What do you guys think about this benchmark
http://www.phoronix.com/scan.php?page=article&item=intel_snb_freebsd&num=4
http://www.phoronix.com/scan.php?page=article&item=intel_snb_freebsd&num=4
Bobbla said:I just read the first page and looked at the pictures on the rest...
I've got to ask, it seems like that graphics card is the ONLY hardware that is "equal" for both OS's. So how can this be a fair test if you are testing OS's on different hardware? Shouldn't the hardware be the same if you are testing the OS?
I'm confused... the author couldn't have just neglected this? right? :\
I don't understand how benchmarking an operating system in a state that it would never normally be used is of any relevance. Why do we care how operating systems perform in single user mode?phoenix said:The only way to make this benchmark relevant would be to:
- Install FreeBSD onto the laptop, without any GUI. Do the benchmarks from single-user mode (or at last with as many services disabled as possible) several times. Graph the results.
- Install Ubuntu onto the laptop, without any GUI. Do the benchmarks from single-user mode (or at last with as many services disabled as possible) several times. Graph the results.
aragon said:I don't understand how benchmarking an operating system in a state that it would never normally be used is of any relevance. Why do we care how operating systems perform in single user mode?
aragon said:I don't understand how benchmarking an operating system in a state that it would never normally be used is of any relevance. Why do we care how operating systems perform in single user mode?
Different hardware?

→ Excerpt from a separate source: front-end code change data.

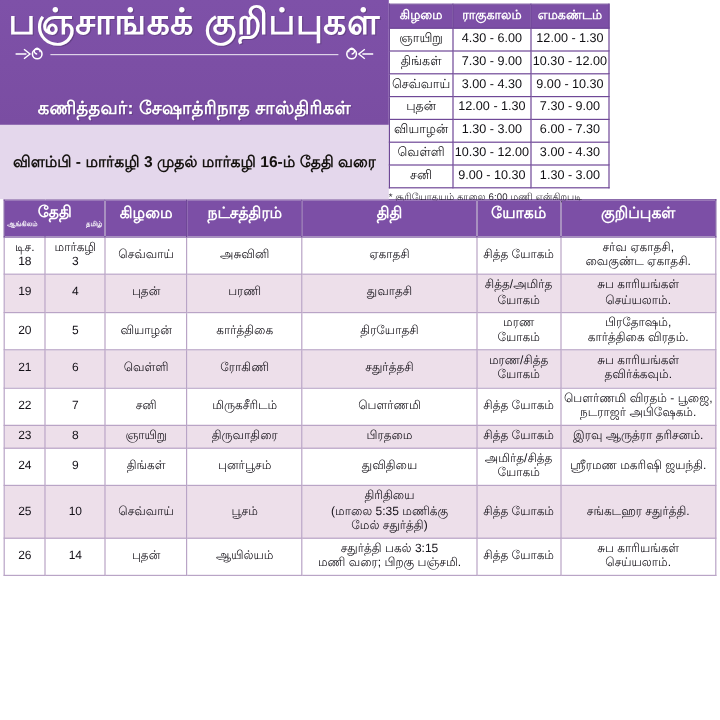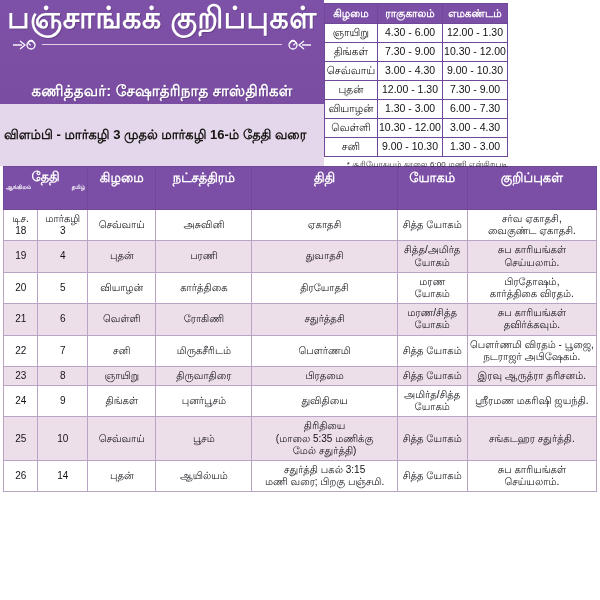--- a/index.html
+++ b/index.html
@@ -88,23 +88,23 @@
     white-space: nowrap;
     letter-spacing: 0.2px;
     text-shadow: 1px 1px 0 rgba(0,0,0,0.15);
     margin-top: 28px;
   }
 
   .date-banner {
     height: 62px;
     background: #e4d7ec;
     display: flex;
-    flex-direction: row;
+    flex-direction: column;
     align-items: center;
-    justify-content: space-between;
+    justify-content: center;
     gap: 3px;
     padding: 2px 4px;
   }
   .date-banner div {
     color: #15120f;
     font-size: 13px;
     font-weight: bold;
     white-space: nowrap;
     text-align: center;
   }
@@ -143,21 +143,21 @@
     height: 20px;
   }
   table.mini col.c1 { width: 29%; }
   table.mini col.c2 { width: 35.5%; }
   table.mini col.c3 { width: 35.5%; }
 
   .mini-note {
     margin-top: 3px;
     font-size: 8px;
     color: #2a2630;
-    text-align: right;
+    text-align: left;
     white-space: nowrap;
     letter-spacing: 0.1px;
   }
 
   
   .main-wrap {
     width: 600px;
     padding: 0 3px;
   }
 
@@ -167,21 +167,21 @@
     table-layout: fixed;
   }
 
   table.main th.grp {
     background: #7c4fa6;
     color: #ffffff;
     border: 1px solid #6f4897;
     font-size: 13px;
     font-weight: bold;
     text-align: center;
-    height: 43px;
+    height: 31px;
     vertical-align: top;
     padding-top: 3px;
     position: relative;
   }
 
   .grp-date-main {
     font-size: 13px;
     font-weight: bold;
     line-height: 1;
     display: block;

Where?alie said:they are comparing 2 different OS with different hardware...
alie said:Another bad benchmarking... i am speechless hahaha... they are comparing 2 different OS with different hardware...
http://www.phoronix.com/scan.php?page=news_item&px=MTAyNzA
On 12/15/2011 04:41 AM, Michael Ross wrote:
> Am 15.12.2011, 11:10 Uhr, schrieb Michael Larabel
> <michael.larabel@phoronix.com>:
>
>> On 12/15/2011 02:48 AM, Michael Ross wrote:
>
>>> Anyway these tests were performed on different hardware, FWIW.
>>> And with different filesystems, different compilers, different GUIs...
>>>
>>>
>>
>> No, the same hardware was used for each OS.
>>
>
> The picture under the heading "System Hardware / Software" does not
> reflect that.
>
> Motherboard description differs, Chipset description for FreeBSD is
> empty.
>
I was the on that carried out the testing and know that it was on the same system.
All of the testing, including the system tables, is fully automated.
Under FreeBSD sometimes the parsing of some component strings isn't as nice as Linux and other supported operating systems by the Phoronix Test Suite. For the BSD motherboard string parsing it's grabbing hw.vendor/hw.product from sysctl. Is there a better place to read the motherboard DMI information from?
-- Michael
frooyo said:Has there been any talk of someone reproducing the test results.
Also, you mentioned this topic has been talked about a lot on the mail list. Where can I read that conversation on the web?
wblock@ said:If so, I missed it. I think the benchmark is downloadable, but unless you have the same hardware... or are planning on duplicating both their Linux and FreeBSD tests. If you are planning on doing a useful benchmark, it would be good to ask for suggestions first. It helps to be thick-skinned, as benchmarks are easy to do wrong, hard to do right, and generally a boring, painstaking, thankless chore. Science, in other words.
Much of it is here: http://lists.freebsd.org/pipermail/freebsd-current/2011-December/thread.html. Search for "benchmark".
wblock@ said:See, that's the tricky part. Different hardware might have vastly different reactions to the same code. CPU and disk cache, bus bandwidth, there are thousands of things that would be changing. Running in a VM is a big difference, too. If you can remove all the variables except one--or in reality, a few--then you can get meaningful comparisons.